De niños nos dijeron que lo importante era ser felices. Y lo creímos a pie juntillas. Pero al crecer descubrimos que la felicidad debía parecerlo, venderse bien y, a ser posible, envolverse en un eslogan pegajoso. La mujer del César no solo debía serlo, sino también parecerlo. Y qué pesada carga hemos llevado desde entonces.
Hoy la vida es branding —sí, gestión de marca, porque al parecer vivir ya no basta si no llevas logo y tipografía corporativa—. O lo construyes o mueres en el anonimato. Cuando escucho hablar a los más jóvenes me siento fuera de lugar: ya no se liga en cafeterías, ahora se hace match —léase: te aprueban como si fueras un producto en Tinder—. Ya no se viaja, se "genera contenido". Ya no se vive, se "posiciona" (como si fueras una web de Google). Todo tiene un precio, una estética, una estrategia. ¿La espontaneidad? Enterrada. ¿La imperfección? Borrada. ¿La verdad? Solo si lleva un buen filtro. Y díganme: ¿no es angustioso tener que vivir así?

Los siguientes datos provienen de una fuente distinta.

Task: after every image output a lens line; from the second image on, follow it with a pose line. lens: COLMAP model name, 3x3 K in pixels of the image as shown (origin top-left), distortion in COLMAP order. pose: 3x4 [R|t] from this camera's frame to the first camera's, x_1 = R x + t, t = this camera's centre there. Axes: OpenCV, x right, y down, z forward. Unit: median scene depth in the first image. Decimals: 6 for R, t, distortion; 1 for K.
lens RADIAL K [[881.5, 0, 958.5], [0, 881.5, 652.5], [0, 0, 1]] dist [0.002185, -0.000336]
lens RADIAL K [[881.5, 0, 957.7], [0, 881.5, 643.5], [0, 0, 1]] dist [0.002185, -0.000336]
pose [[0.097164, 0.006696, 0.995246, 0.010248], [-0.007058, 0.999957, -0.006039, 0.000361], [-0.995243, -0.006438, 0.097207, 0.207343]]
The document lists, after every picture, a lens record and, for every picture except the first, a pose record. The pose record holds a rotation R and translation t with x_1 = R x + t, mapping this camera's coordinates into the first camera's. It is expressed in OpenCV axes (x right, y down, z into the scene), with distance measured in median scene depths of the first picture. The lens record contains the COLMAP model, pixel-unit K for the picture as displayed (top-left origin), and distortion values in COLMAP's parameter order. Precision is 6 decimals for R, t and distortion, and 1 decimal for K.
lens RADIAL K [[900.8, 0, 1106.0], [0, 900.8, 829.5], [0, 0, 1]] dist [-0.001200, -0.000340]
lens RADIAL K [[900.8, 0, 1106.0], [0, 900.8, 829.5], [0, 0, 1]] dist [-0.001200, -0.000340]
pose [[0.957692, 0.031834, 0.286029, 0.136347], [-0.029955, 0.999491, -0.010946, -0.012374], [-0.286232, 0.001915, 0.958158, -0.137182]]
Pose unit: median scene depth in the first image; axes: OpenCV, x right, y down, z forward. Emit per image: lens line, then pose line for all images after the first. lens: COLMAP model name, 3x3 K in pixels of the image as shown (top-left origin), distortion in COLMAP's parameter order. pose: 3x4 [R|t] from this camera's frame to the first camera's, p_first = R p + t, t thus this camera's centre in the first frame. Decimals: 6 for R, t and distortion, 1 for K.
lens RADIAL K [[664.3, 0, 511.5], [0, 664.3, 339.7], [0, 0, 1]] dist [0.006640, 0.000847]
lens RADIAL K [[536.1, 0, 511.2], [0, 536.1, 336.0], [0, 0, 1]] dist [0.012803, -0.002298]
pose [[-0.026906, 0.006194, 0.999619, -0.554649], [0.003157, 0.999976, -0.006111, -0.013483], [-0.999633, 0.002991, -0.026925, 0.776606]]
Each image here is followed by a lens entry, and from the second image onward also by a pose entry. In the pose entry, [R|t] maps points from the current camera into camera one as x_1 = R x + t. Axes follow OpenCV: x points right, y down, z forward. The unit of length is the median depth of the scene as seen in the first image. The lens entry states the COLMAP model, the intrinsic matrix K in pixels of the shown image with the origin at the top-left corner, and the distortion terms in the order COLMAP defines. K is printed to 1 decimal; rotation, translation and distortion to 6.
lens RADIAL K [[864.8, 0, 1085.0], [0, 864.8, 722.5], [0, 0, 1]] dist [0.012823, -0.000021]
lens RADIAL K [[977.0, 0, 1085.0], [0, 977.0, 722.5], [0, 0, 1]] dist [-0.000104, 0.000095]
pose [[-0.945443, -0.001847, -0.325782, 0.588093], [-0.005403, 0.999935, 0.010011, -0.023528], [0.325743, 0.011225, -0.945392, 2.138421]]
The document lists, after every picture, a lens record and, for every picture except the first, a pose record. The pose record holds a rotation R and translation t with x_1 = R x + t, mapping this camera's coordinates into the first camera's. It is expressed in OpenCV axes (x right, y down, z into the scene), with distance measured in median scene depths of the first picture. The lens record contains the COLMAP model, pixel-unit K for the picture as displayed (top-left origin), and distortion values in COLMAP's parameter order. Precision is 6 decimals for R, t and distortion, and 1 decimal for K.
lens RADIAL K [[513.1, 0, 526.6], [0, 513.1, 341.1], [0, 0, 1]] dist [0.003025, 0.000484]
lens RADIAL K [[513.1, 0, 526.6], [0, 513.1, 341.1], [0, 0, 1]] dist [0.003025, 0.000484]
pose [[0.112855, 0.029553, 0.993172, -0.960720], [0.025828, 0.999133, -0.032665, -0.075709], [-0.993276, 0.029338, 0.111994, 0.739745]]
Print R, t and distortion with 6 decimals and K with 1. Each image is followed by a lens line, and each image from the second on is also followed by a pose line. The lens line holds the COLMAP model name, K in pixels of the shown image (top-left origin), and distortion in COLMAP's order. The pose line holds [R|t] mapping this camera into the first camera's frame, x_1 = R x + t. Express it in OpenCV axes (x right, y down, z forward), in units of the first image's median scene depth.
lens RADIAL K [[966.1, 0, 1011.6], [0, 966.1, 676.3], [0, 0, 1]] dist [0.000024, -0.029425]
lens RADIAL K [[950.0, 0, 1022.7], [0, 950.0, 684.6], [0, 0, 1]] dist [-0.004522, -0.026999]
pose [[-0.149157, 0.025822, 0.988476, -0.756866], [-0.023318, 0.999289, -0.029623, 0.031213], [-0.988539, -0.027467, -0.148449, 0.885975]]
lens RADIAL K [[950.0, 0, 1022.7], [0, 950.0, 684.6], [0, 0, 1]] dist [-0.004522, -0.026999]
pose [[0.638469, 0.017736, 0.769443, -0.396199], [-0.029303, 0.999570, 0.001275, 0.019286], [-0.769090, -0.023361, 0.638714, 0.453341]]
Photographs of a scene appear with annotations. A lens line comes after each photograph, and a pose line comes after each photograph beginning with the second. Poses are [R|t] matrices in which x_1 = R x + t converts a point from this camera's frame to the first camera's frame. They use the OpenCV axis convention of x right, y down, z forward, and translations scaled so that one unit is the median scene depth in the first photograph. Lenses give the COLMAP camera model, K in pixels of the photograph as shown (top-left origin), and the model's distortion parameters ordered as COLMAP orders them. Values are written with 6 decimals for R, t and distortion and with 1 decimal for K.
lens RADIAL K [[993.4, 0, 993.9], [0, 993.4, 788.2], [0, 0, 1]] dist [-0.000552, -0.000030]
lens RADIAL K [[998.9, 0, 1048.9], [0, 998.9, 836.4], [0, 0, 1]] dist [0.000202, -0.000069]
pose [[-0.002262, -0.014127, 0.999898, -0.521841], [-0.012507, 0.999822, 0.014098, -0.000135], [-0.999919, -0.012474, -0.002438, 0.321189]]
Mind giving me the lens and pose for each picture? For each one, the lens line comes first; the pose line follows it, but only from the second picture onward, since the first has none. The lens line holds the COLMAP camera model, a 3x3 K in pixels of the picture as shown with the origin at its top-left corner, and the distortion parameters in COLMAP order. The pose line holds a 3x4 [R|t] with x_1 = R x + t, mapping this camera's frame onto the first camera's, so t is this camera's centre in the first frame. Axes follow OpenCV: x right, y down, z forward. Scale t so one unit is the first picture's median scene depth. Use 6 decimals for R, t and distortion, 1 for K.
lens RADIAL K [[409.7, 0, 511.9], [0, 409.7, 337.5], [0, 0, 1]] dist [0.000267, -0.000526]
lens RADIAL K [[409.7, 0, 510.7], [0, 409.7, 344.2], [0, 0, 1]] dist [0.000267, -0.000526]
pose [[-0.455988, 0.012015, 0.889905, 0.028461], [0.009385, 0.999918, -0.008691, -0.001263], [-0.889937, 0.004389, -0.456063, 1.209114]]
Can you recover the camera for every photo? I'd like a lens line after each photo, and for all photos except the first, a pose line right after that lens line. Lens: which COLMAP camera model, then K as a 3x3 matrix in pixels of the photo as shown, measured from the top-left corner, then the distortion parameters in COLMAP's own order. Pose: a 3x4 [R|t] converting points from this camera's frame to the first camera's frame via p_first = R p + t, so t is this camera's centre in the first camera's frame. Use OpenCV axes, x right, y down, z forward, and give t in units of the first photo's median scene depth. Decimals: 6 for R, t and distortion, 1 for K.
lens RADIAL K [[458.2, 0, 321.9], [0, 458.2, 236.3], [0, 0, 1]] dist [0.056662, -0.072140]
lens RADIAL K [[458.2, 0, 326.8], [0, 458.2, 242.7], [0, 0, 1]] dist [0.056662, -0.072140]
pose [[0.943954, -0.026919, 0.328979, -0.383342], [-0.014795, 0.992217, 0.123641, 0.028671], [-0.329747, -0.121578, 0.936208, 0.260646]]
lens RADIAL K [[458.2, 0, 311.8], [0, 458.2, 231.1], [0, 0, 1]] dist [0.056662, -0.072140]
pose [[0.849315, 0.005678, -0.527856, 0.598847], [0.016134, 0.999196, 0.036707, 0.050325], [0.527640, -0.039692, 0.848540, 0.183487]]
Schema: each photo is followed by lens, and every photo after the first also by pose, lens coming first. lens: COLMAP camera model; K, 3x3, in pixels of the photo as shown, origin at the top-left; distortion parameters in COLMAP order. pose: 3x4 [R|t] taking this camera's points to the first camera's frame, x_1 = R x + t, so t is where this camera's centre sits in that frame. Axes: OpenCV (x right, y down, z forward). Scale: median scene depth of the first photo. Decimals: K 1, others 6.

Ahora hay talleres para todo: cursos para vender tu talento, apps que miden tu felicidad y hasta tus biorritmos, expertos en personal branding —o sea, en enseñarte cómo ser tú mismo, pero más comercializable—. En resumen: ser un cliché rentable de lo que otros esperan, no lo que realmente eres. No sorprende que, en la intimidad, las decepciones sean monumentales.
Nos han hecho creer que la autenticidad debe atravesar un funnel de ventas —ese embudo en el que entras como persona y sales como cliente—. Incluso el duelo se convierte en storytelling: contar tu tragedia con música de piano triste para que "genere emociones". Y si no tienes logo, biografía clara y engagement —es decir, que tus seguidores hagan clic en algo—, directamente no existes.
Y aquí estoy yo, que parezco no existir o mejor la viva estampa del siglo pasado. He estado días leyendo sobre todo esto y, a mis años, sigo sin entender nada, todo me hace sentir que es una cortina de humo. Solo quiero que mis hijos vivan una vida que no necesite marketing para ser valiosa. Que un abrazo sea el mejor retorno de inversión. Que la alegría no tenga precio y que el dolor no sea material promocional.
Quiero volver al tiempo en que la vida era real. Cuando las historias eran cuentos de abuelos y no Stories de Instagram. Cuando el valor estaba en el gesto, no en el feed (esa vitrina infinita que dicta tu importancia). Cuando un tomate del huerto valía más que mil seguidores.
Porque de mayores queríamos ser felices. Y nos acabaron vendiendo que, sin campaña detrás, esa felicidad no valía nada. Pero algunos todavía no pasamos por caja. Seguimos viviendo a pulmón, sin filtros, con alma.
Aunque no dé beneficios. Aunque, como escritora, estoy agotada: agotada de que la autenticidad se convierta en producto, de que un abrazo necesite traducirse en retorno de inversión, de que la ternura se contabilice como engagement. Cansa que la vida sea un funnel y el duelo un storytelling con piano de fondo. Cansa que hasta las lágrimas pidan un logo y un hashtag para ser visibles.
Yo quiero ser la mujer que ríe hasta romperse, sin miedo a pixelarse. La que escribe sin mirar el alcance ni los clics. La que ama sin KPI —esas siglas que reducen la vida a "indicadores clave de rendimiento"—. La que publica si le nace… y si no, que el silencio también tenga valor.
Porque mi vida no es content. Es carne, es piel, es contradicción. Y, aunque no salga en tendencia, prefiero seguir siendo humana.